Se un genitore decide di non mandare il figlio a scuola ha i suoi buoni motivi. Nel Varesotto, ha scritto la stampa locale, hanno voluto inviare “un messaggio preciso lanciato verso il Provveditorato agli studi della provincia di Varese e alle istituzioni superiori per risolvere un problema che si trascina da ormai tre anni e che per loro è diventato ora insostenibile”.

LA LETTERA DEI GENITORI

«La situazione disciplinare che si registra in classe risulta per i nostri bambini e per noi genitori insostenibile sul piano educativo ma soprattutto per ciò che concerne la sicurezza dei nostri figli», scrivono le tredici famiglie di Cardano in una lettera aperta. A margine spiegano che il problema nasce dalla impossibilità della scuola di tenere a freno le intemperanze di un alunno. Il risultato è una serie di episodi violenti. I genitori raccontano di banchi divelti, oggetti lanciati, pugni in faccia, occhiali rotti e tanti altri avvenimenti che non li lasciano tranquilli ogni volta che accompagnano i loro bambini davanti alla primaria cardanese. «In prima questa era una classe formata da 31 studenti, oggi si sono ridotti di un terzo», racconta un papà. «Sto meditando di fare anche io lo stesso e a gennaio di spostare mia figlia altrove. Non sono più sereno».
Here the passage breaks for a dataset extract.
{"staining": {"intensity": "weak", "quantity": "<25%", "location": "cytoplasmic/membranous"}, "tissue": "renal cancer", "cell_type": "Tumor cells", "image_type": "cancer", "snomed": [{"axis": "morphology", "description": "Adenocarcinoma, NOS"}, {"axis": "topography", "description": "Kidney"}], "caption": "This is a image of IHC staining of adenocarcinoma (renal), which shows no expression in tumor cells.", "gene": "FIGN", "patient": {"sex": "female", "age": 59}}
L’iniziativa, continua la lettera, «ha lo scopo di attirare l’attenzione di chi deve attivarsi per ripristinare una situazione di normalità. Non è il prodotto di una decisione impulsiva, ma la conseguenza del mancato intervento incisivo atto a tutelare i bambini». La richiesta non è formulata ad insegnanti di classe, ai dirigenti scolastici presenti e a quello attualmente in carica («al quale va riconosciuto un impegno mai riscontrato in precedenza»), ma all’amministrazione, la quale costringe gli alunni a mantenere un clima in classe «non è certo idoneo a favorire un sereno percorso di crescita umana e culturale di un bambino».

“UNA PROVOCAZIONE CORRETTA”

È giusto, per il sindacato, che le famiglie abbiano intrapreso un atto, una sorta di provocazione, così importante. Sono gli stessi genitori che hanno deciso anche, subito dopo, di rivolgersi direttamente all’amministrazione scolastica, da dove sono partite le indicazioni per formare classi così numerose, anche in presenza di alunni con problematiche comportamentali e di apprendimento. Questo genere di operazioni, all’insegna dell’indifferenza, pur in presenza di problemi oggettivi, sono il frutto delle politiche scellerate sulla scuola, dove continua a rimanere in vita l’organico di fatto, le risorse che arrivano per attuare il Ptof sono limitate e si impongono classi con numeri di alunni oltre ogni logica e anche, spesso, senza nemmeno curarsi dei limiti previsti dalla legge sulla sicurezza.

Anief ricorda come abbia avviato con alcune RSU un’operazione verità per verificare il rispetto delle norme sulla composizioni delle classi e si dichiara pronta a estendere tale iniziative in tutte le scuole italiane appena certificata la rappresentatività.

IL PENSIERO DEL PRESIDENTE

Secondo Marcello Pacifico, leader dell’Anief, “bisogna impedire che si attivino corsi con oltre 30 alunni, ancora di più se in presenza di alunni disabili. È nostro dovere segnalare questi casi come sindacalisti prima che lo facciano le famiglie”.